The XTBMethod object specifies the settings for using Grimme's xTB as the method for a calculation.

xTB is a family of methods based on density functional tight-binding, suitable for the calculation of structures, vibrational frequencies, and non-covalent interactions in large molecular systems. A key feature of these methods is that it almost entirely avoids element-pair-wise parameterisation. The parameterisation consequently covers all spd-block elements and the lanthanides, up to Z = 86, using reference data at the hybrid density functional theory level.

There is one field required for creating an XTBMethod object:

  • model for specifying the xTB model (available models are GFN0 and GFN1)

All other calculation details can be specified in the details dictionary.

In case of convergence issues, it is recommended to

  • use solver=scc and guess=eeq
  • successively decrease the broyden_damping
  • successively increase max_iter

This will lead to convergence in almost all cases.

Example

The following examples demonstrate how to create and use XTBMethod with a EnergyInput to calculate the energy of a molecule.

import sierra
from sierra.inputs import *

# Create a water molecule from pubchem (internet connection required)
water = Molecule(pubchem="water")

# Perform a single-point energy calculation using the GFN0-xTB method
xtb0_basic_input = EnergyInput(molecule=water, method=XTBMethod(model="GFN0"))
xtb0_basic_result = sierra.run(xtb0_basic_input)
print(f"GFN0-xTB energy: {xtb0_basic_result.energy:.6f} Hartree")
#> GFN0-xTB energy: -4.367421 Hartree

# Perform a single-point energy calculation using the GFN1-xTB method
xtb1_basic_input = EnergyInput(molecule=water, method=XTBMethod(model="GFN1"))
xtb1_basic_result = sierra.run(xtb1_basic_input)
print(f"GFN1-xTB energy: {xtb1_basic_result.energy:.6f} Hartree")
#> GFN1-xTB energy: -5.768441 Hartree

# Use more advanced settings for the GFN1-xTB method
xtb1_advanced_input = EnergyInput(
    molecule=water,
    method=XTBMethod(model="GFN1", details={"broyden_damping": 0.2}),
)
xtb1_advanced_result = sierra.run(xtb1_advanced_input)
print(f"GFN1-xTB energy: {xtb1_advanced_result.energy:.6f} Hartree")
#> GFN1-xTB energy: -5.768441 Hartree

Fields

engine

The Entos Engine in which to evaluate the method with.

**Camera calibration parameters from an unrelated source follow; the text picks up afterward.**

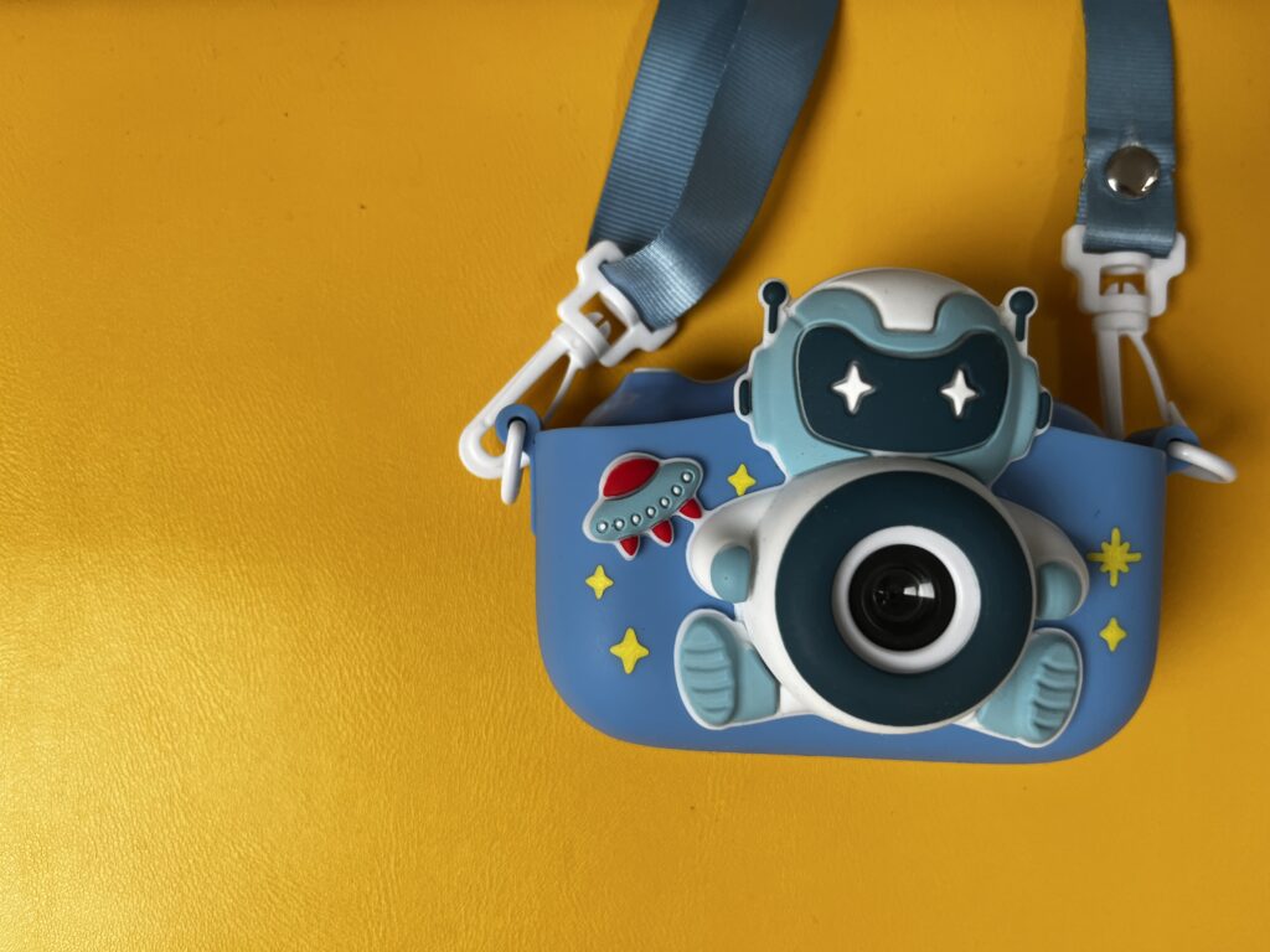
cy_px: 476
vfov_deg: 53.1
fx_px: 954
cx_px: 635
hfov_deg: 67.3
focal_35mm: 26
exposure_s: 1/121
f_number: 1.6
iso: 64
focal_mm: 5.1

  • Type: EngineIdentifier
  • Default: EngineIdentifier(name='qcore', image=None)
kind
  • Type: Literal['xtb', 'XTBMethod']
  • Default: 'xtb'
model

Specify the xTB model, allowed xTB form are GFN0 and GFN1

  • Type: str
  • Default: 'GFN1'
solvation

Include effects of solvation through a continuum model.

details
Details relating to the given method

Available options for details

max_iter

Maximum number of iterations.

  • The type is int
  • The default is 128
  • The value must be nonnegative
energy_threshold

Convergence threshold using the absolute value of the energy difference between iterations.

  • The type is float
  • The default is 1e-6
  • The value must be nonnegative
orbital_grad_threshold

Convergence threshold using the infinity norm of the orbital gradient.

  • The type is float
  • The default is 1e-5
  • The value must be nonnegative
solver

Type of solver to use for determining the density and orbitals. The default is automatically set depending on the xTB model.

  • The type is str
  • There is no default value.
  • The value must be one of:
    • scf - Perform a standard self-consistent field calculation
    • scc - Perform a self-consistent charge calculation with Broyden mixing
    • non_iterative - Perform a non-iterative (single diagonalization) calculation
guess

Initial guess for the xTB wavefunction.

  • The type is str
  • The default is SAD
  • The value must be one of:
    • SAD - Superposition of Atomic Densities (SAD).
    • eeq - Use EEQ charges as the initial guess.
broyden_damping

Factor of new shell-resolved charges to be used in Broyden mixing: \( q_{n+1} = f * q_{n} + ... \) where \( f \) is the factor.

  • The type is float
  • The default is 0.4